3、Windows系统下下载安装烧写镜像工具Win32DiskImager。
(1)选择下载的系统镜像文件
(2)'设备'选择SD卡盘符.
(3)点击'写入'开始安装系统.安装结束后弹出完成对话框说明安装完成.
PS:在SD卡安装了Linux系统之后,再到Windows系统下查看,只剩下100多兆的容量.这是因为Linux系统下的分区Window是下是看不到的!装了Linux系统后,SD卡会分成三种格式的分区,分别是FAT32、EXT3、SWAP2
EXT3区属于Linux的文件系统,就和Windows的C盘一样;Swap区为Linux的虚拟内存区,主要在物理内存不够用的时候做缓存用的。以上两个,是Linux的分区。FAT32就是Windows看到的那100多兆了。
烧录成功后系统会因为无法识别分区而提示格式化分区,此时不要格式化,直接弹出内存卡即可。
二、启动树莓派
因为我没买显示器,所以我这里要用到 无屏幕有线远程启动树莓派(SSH)
1、开启SSH
将SD卡使用读卡器连接到电脑上,并打开SD卡盘符,新建“ssh”文件(无后缀)即可。
2、获取树莓派IP地址
首先确认连接方式,我这里使用的连接方式为:开发用的Windows电脑通过无线网连接到Internet,而树莓派我同过网线连在了提供无线网的路由器上。
我这里找到3种找到树莓派IP地址的方式:
(1)使用远程登陆软件Advanced IP Scanner ,点击‘扫描’,找到制作商为Raspberry Pi Foundation的地址信息,确认开机状态后记住该条信息的IP。
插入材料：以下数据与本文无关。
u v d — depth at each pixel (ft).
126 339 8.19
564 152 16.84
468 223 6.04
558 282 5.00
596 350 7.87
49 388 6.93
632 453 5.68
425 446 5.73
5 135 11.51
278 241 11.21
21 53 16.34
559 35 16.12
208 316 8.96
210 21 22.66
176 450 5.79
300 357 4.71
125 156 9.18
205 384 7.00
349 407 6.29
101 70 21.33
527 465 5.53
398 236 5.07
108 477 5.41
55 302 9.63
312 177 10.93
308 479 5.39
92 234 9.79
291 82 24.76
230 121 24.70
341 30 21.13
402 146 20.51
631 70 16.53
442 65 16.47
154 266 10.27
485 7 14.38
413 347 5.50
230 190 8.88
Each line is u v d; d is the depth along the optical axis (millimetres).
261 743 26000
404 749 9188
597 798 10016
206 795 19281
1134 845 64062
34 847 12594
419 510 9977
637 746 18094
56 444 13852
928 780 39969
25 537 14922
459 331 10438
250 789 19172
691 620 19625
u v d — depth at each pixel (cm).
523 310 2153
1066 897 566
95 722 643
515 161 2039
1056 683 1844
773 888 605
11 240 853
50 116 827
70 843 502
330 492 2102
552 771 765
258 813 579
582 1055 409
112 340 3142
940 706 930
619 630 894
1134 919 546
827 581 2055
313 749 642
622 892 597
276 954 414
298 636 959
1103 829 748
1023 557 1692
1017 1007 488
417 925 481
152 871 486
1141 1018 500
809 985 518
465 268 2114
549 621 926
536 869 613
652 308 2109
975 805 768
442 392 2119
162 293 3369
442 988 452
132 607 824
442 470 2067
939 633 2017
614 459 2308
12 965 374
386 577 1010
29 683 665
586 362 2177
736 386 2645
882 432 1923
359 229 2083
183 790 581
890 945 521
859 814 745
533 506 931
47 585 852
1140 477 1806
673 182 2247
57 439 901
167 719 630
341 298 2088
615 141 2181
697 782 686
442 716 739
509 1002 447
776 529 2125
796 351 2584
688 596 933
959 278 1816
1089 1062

(2)在windows电脑上打开CMD命令行页面,输入arp -a可以找到树莓派的IP地址,但是这个会出来很多IP地址,你需要从中间选出树莓派的IP。
(3)用手机登陆路由器的后台管理员页面,可以看到已连接设备信息,包括IP地址。
3、使用SSH工具远程登陆树莓派
我这里没有用官方推荐的Putty工具,选择了MobaXterm这个软件,以前学习嵌入式Linux的时候看到韦东山老师用这个软件,发现很好用。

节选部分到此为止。